Increased Price – Standard Product
Most businesses will find this to be perhaps the most difficult position on the wheel to occupy. With this strategy, you are simply going to raise prices without changing anything about the quality of your product. Obviously risky, you could find a payoff in the form of larger profit margins – or you could find your sales numbers quickly slipping while you rush to lower prices once again.
This might be effective as a short term strategy if your company is enjoying positive feedback from customers currently, but raising prices is a sure way to force the market to look elsewhere in the long term.
High Price – Low Value
This strategy is really only an option for those who have a monopoly in their market. If you have entered a market niche that is light on competition, you may be able to charge high prices while offering a relatively low quality product.

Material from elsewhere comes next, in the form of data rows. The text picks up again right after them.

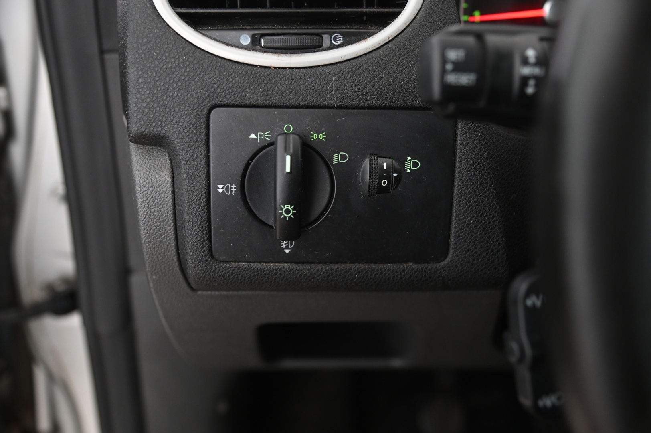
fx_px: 795
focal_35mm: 44
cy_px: 216
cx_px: 326
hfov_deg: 44.5
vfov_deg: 30.5
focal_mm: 44
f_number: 4
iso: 2000
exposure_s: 1/13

Of course, in the long run, other competitors are sure to enter the market at a lower price and you will be forced to adjust. Monopolies are very rare in today’s global economy, and when they do arise, they never last for long before the competition arrives.
Low Value – Standard Price
The final strategy on the wheel is a losing one. If you are going to provide the market with a poor quality product, yet you are going to try to sell it for the same price at higher quality products, you are going to lose in the end. Many businesses have tried to ‘cheat’ this law of business by sneaking into the market with a poor product, but they never last long and they almost always lose money in the process.
Using Bowman’s Strategy Clock is a great way to get an idea of how various businesses are competing in the market, and where you can fit into that market to carve out revenue for yourself. One good technique to use with the assistance of this tool is to look at your competition and try to place each business appropriately on the clock. Once you decide how it is that your competitors are trying to succeed in the market, you can look for opportunities and make your move.
You can read more about Bowman’s Strategy Clock in our free eBook ‘Top 5 Strategy Development Tools’. Download it now for your PC, Mac, laptop, tablet, Kindle, eBook reader or Smartphone.
- Bowman’s Strategy Clock is used to analyse the competitive position of a company’s offerings in comparison to those of it’s competitors.
- There are 8 possible options, three of which (6, 7 and 8) are uncompetitive because the price is greater than the perceived value.
- 1) Low Price and Low Value Added: The product is not differentiated and the customer perceives very little value, despite a low price.
- 2) Low Price: Businesses positioning themselves here look to be the low-cost leaders in a market. Margins on each product are low, but the high volume of output can still generate high overall profits.
- 3) Hybrid: This involves an element of low price and some product differentiation. It can be a very effective strategy if the added value is offered consistently.
- 4) Differentiation: This requires high quality product with strong brand awareness and loyalty.
- 5) Focused Differentiation: This the strategy adopted by luxury brands, who aim to achieve premium prices by highly targeted segmentation, promotion and distribution.
- 6) Increased Price-Standard Product: This is a very short-term strategy as the opportunity to sell for a high price without justification seldom lasts long.
- 7) High Price-Low Value: This is only sustainable where the organization has a monopoly.
- 8) Low Value-Standard Price: Setting a standard price for a product with low perceived value is likely to lead to an ongoing loss of market share.
- As with Porter’s Generic Strategies, Bowman’s Strategy Clock considers competitive advantage in relation to cost advantage or differentiation advantage.